O acordo, então, não implica uma solução definitiva porque “continuarão fumigando próximo de nós”, afirmou Alarcón. “Vão nos prejudicar, esperamos que seja na mínima proporção, mas, quando cair uma gota de glifosato, estaremos protestando, porque estamos dispostos a ir às últimas consequências para que seja reparado o dano causado”, acrescentou.

Alarcón se referia aos problemas de saúde e à deterioração da qualidade de vida que afetam dezenas de milhares de pessoas devido às fumigações feitas entre 2000 e 2007 pela Colômbia para erradicar cultivos de coca, muito perto do território equatoriano. Segundo um censo da Forccofes, no cordão fronteiriço habitam cerca de 15 mil famílias e as mais afetadas, aproximadamente dez mil vivem às margens do rio San Miguel.

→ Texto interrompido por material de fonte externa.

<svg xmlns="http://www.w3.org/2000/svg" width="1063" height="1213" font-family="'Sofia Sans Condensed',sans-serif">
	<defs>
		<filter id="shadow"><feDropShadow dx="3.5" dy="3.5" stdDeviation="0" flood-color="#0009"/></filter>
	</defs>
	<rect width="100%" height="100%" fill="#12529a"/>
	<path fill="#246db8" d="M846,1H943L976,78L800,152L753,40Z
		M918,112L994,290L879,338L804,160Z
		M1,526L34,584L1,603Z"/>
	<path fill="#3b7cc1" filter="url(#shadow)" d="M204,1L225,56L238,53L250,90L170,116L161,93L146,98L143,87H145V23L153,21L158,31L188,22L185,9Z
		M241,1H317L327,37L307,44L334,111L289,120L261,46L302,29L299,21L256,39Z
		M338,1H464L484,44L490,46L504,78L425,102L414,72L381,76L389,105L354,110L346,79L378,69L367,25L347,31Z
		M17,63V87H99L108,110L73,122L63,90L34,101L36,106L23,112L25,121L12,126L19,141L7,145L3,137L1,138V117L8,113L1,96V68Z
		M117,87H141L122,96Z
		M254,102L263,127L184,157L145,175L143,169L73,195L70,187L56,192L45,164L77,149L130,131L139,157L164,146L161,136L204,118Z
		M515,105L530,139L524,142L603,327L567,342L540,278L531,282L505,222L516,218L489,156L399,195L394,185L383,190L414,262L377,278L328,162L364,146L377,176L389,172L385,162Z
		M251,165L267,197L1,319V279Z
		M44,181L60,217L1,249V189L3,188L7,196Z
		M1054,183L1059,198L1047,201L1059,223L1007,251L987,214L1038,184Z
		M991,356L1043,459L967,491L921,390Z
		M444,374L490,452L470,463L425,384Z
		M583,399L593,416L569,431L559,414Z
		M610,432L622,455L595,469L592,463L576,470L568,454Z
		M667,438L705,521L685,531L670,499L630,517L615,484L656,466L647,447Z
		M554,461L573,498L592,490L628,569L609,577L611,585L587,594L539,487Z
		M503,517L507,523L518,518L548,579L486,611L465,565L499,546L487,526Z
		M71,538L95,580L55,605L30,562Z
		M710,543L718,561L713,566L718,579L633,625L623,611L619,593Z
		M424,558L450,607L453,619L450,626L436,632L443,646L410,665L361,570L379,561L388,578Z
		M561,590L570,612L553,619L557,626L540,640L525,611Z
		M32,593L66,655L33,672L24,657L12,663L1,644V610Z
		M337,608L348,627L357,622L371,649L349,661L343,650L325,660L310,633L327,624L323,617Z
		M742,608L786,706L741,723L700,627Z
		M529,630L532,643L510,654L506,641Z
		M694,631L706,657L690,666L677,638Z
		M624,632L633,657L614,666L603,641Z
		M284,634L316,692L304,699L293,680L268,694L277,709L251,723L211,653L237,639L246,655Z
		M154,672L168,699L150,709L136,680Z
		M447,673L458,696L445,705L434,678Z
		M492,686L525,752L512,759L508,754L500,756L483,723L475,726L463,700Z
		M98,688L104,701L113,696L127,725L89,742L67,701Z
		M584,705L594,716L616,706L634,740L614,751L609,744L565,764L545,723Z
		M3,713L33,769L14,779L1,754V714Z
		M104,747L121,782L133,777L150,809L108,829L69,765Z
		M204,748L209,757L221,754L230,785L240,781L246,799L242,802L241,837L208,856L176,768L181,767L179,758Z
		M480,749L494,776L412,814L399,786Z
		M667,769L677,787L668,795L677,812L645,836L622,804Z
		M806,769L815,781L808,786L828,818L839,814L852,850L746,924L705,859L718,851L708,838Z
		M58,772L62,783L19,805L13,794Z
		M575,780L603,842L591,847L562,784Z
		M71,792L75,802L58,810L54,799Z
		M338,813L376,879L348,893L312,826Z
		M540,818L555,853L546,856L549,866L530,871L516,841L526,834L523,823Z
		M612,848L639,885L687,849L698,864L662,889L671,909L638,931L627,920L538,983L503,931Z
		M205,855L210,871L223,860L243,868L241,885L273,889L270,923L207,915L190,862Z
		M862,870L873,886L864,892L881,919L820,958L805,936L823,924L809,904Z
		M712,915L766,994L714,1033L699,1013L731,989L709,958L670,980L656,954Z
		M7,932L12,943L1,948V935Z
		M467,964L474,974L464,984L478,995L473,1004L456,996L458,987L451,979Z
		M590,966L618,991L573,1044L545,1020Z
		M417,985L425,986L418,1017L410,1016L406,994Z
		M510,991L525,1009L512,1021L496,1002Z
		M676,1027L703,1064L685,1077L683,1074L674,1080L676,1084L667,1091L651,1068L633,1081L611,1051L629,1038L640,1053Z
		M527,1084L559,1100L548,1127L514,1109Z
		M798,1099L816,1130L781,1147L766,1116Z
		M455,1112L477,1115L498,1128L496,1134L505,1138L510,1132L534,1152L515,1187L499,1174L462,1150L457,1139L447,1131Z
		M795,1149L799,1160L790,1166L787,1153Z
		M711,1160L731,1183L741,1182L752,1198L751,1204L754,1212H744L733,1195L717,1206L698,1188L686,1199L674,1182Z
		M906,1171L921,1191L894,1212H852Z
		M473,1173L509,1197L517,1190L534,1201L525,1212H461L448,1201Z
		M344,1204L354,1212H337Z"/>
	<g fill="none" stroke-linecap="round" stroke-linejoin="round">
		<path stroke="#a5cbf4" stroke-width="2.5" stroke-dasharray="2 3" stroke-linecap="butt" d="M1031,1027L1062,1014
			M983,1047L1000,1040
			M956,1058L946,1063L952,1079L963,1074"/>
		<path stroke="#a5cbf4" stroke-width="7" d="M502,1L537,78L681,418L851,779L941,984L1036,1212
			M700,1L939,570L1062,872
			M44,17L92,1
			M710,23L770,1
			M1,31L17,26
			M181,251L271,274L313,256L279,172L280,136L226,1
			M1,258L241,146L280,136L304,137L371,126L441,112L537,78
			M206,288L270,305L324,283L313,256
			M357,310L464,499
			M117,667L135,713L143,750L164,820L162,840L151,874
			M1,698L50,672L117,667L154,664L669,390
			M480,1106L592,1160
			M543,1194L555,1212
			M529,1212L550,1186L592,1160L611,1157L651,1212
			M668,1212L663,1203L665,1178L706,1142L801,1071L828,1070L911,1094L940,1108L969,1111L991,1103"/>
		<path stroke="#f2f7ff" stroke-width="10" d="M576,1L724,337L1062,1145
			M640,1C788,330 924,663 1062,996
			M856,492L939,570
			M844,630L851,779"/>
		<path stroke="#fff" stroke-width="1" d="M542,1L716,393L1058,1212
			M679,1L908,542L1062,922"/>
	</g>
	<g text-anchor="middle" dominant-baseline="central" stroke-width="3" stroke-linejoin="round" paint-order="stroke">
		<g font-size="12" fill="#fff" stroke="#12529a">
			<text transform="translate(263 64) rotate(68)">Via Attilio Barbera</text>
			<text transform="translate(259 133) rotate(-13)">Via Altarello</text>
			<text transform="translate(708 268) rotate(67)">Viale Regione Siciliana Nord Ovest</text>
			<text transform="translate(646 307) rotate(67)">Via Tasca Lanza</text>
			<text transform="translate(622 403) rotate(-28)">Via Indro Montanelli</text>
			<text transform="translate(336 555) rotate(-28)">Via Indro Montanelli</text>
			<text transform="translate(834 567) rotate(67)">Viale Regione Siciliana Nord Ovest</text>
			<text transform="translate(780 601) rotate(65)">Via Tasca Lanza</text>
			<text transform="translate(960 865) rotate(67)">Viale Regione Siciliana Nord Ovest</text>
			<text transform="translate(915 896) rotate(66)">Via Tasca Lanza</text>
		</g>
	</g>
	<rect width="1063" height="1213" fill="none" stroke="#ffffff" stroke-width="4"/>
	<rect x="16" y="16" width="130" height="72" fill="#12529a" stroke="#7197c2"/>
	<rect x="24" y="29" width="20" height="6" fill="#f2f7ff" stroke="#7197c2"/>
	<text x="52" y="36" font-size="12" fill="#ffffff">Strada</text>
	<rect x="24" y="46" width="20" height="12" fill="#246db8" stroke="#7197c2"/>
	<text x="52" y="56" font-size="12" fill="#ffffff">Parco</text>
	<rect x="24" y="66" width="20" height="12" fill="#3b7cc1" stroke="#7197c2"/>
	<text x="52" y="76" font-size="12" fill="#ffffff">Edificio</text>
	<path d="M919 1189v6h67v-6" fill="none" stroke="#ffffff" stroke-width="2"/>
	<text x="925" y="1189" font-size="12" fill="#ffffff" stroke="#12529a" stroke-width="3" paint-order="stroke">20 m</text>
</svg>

“Ainda há sequelas, a terra não voltou ao seu nível normal de produção. Anteriormente não se conhecia o câncer e agora as pessoas morrem continuamente de câncer por glifosato, que deixou contaminadas as fontes de água”, apontou Alarcón, morador da comunidade 5 de Agosto, na fronteiriça paróquia General Farfán. O acordo entre os dois países se refere a uma composição química do herbicida que figura no Plano de Manejo Ambiental autorizado pelo Ministério do Meio Ambiente da Colômbia mediante a Resolução 1.054 de 2003, isto é, que Bogotá mantém na fronteira a concentração que diz utilizar em todo seu território.

Segundo essa resolução, a mistura é 44% da “formulação comercial” do glifosato em concentração de 480 gramas por litro, 1% do coadjuvante Cosmoflux e 55% de água. O rótulo do Roundup, marca comercial do glifosato da companhia Monsanto, recomenda nos Estados Unidos concentrações de 1,6% a 7,7% e nunca superiores a 29%. Não há estudos sobre o impacto do Cosmoflux. Um estudo econométrico de 2013, de dois professores da privada Universidade de Los Andes, em Bogotá, sobre os efeitos das fumigações aéreas na saúde, indicou que estas têm um impacto “muito significativo” na probabilidade de ocorrerem abortos.

O estudo também comprovou a relação entre as aspersões antidrogas e as afecções dermatológicas. A internacionalista uruguaia Laura Gil, que divulgou este mês na Colômbia os termos do acordo, disse à IPS que é “inaceitável que sejam dadas mais garantias aos equatorianos do que aos colombianos”. Contudo, acrescentou, “os acordos reforçam as relações. É melhor buscar negociando do que por meio de uma sentença, embora o Tribunal Internacional de Justiça seja um mecanismo de solução pacífica de controvérsias”.

“Porém, não é aceitável que seja mediante diplomacia secreta”, porque o conteúdo do acordo binacional não passou pelo parlamento colombiano. “É óbvio o motivo: os congressitas exigiram o fim das fumigações”, prosseguiu Gil. Amira Armenta, especialista do Programa Drogas e Democracia, do Transnational Institute, afirma em um artigo do dia 12 de setembro que, “no tocante ao programa de fumigações do governo colombiano, nada muda. Isto é, a Colômbia continuará fumigando seus departamentos fronteiriços”.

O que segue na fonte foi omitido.